Güncelleme Tarihi:
“Bu tutuklamayı hukuki bir nitelemeye tabi tutamıyorum. Benim böyle bir yeteneğim yok. Çünkü bu, Aziz Nesin’lik bir karar. Şimdiye kadar Aziz Nesin’in kitaplarından okuduklarımdan biriktirdiğimle yorum yapabilirim. Yok önünü iliklemiş, yok sağda durmuş... Bu karar sulh ceza hâkimliklerinin bağımsızlığına ilişkin bir zorlama karardır. Bir şekilde Doğan Grubu, Fetullahçılarla ilişkilendirmek isteniyor.
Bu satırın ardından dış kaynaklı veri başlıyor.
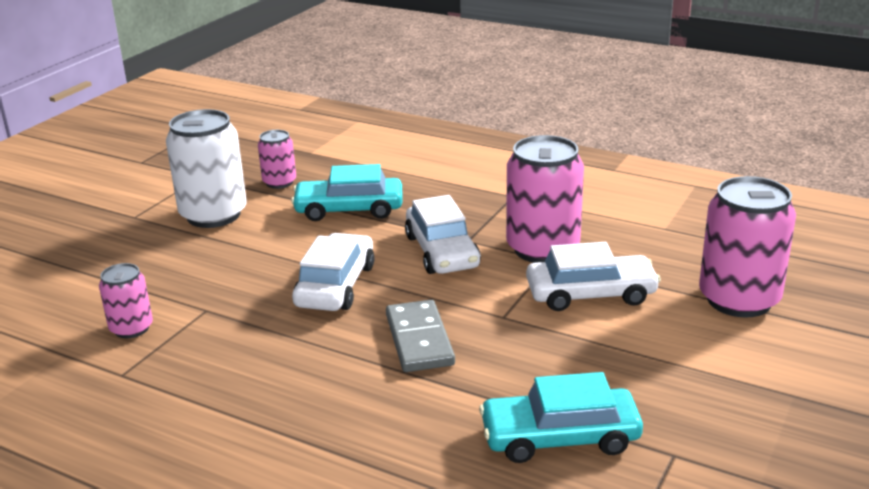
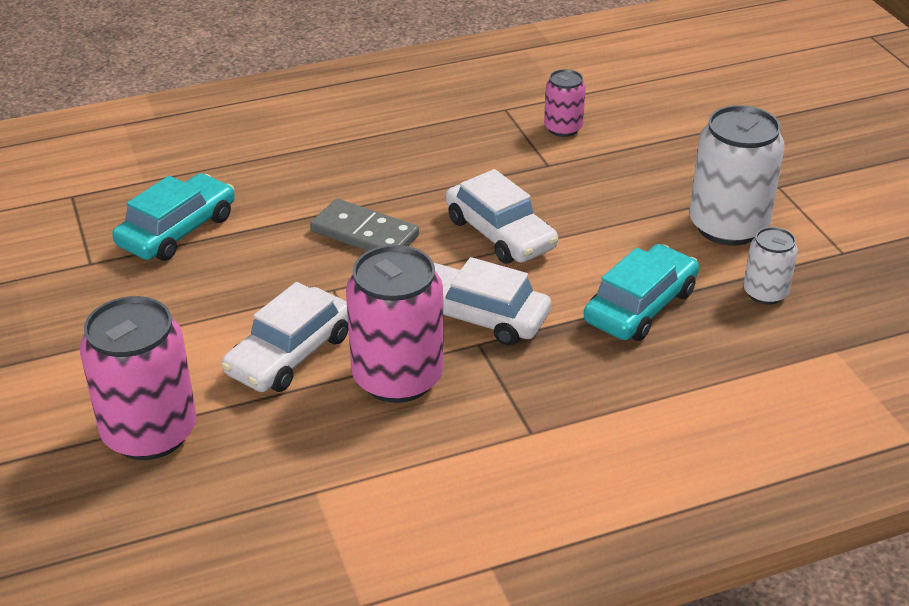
camera: 130 degrees right, 10 degrees up
pink can [258,130,296,189] -> white can [743,227,798,305]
Ama Barbaros Muratoğlu’nun yanındaki diğer gazeteciler hakkında bir şey yapılmaması çok anlamlıdır. Dolayısıyla bu bir çamur atmadır. Onlar da biliyorlar bunun hukukla bir alakası olmadığını.”
TUTUKLAMA İNFAZA DÖNÜŞTÜ
Durakoğlu, tutuklamalarda delil yaratan bir mantığın işlemeye başladığını belirterek şöyle devam etti: “Burada sulh ceza hâkimliklerinin yargı sistemindeki konumunu yorumlamalı. Fransa’da sulh ceza hâkimliklerine özgürlükler hâkimliği gözüyle bakılıyor. Bizde kurulmasının gerekçesi olarak Fransa’yı göstermelerine rağmen şu anki işlevleri bakımından tutuklama müesseselerine dönüşmüştür. Tutuklama gerekçesi olmasa bile gerekçeleri olayın içerisinden bir biçimiyle ayıklamak suretiyle, delil yaratan bir mantık işlemeye başladı. Bu mantık, kanunda çok açıkça tedbir olarak öngörülen tutuklama işlemini infaza dönüştürüyor. Tehlikeli olan mantık budur. Önce tutuklamaya karar veriliyor. Sonra tutuklamanın gerekçesi, olay içerisinden ayıklanıyor. Hukuken gerekçe yapılamayacak gerekçeler bulunmaya çalışılıyor. Düşünün ki, Barboros Muratoğlu’nun kendisi ByLock kullanmadığı halde, ByLock kullanan kişiyle konuşmuş olması gibi gerekçeler... Sanki bunu bilebilmesi mümkünmüş gibi... Bunlar hep zorlama gerekçeler.”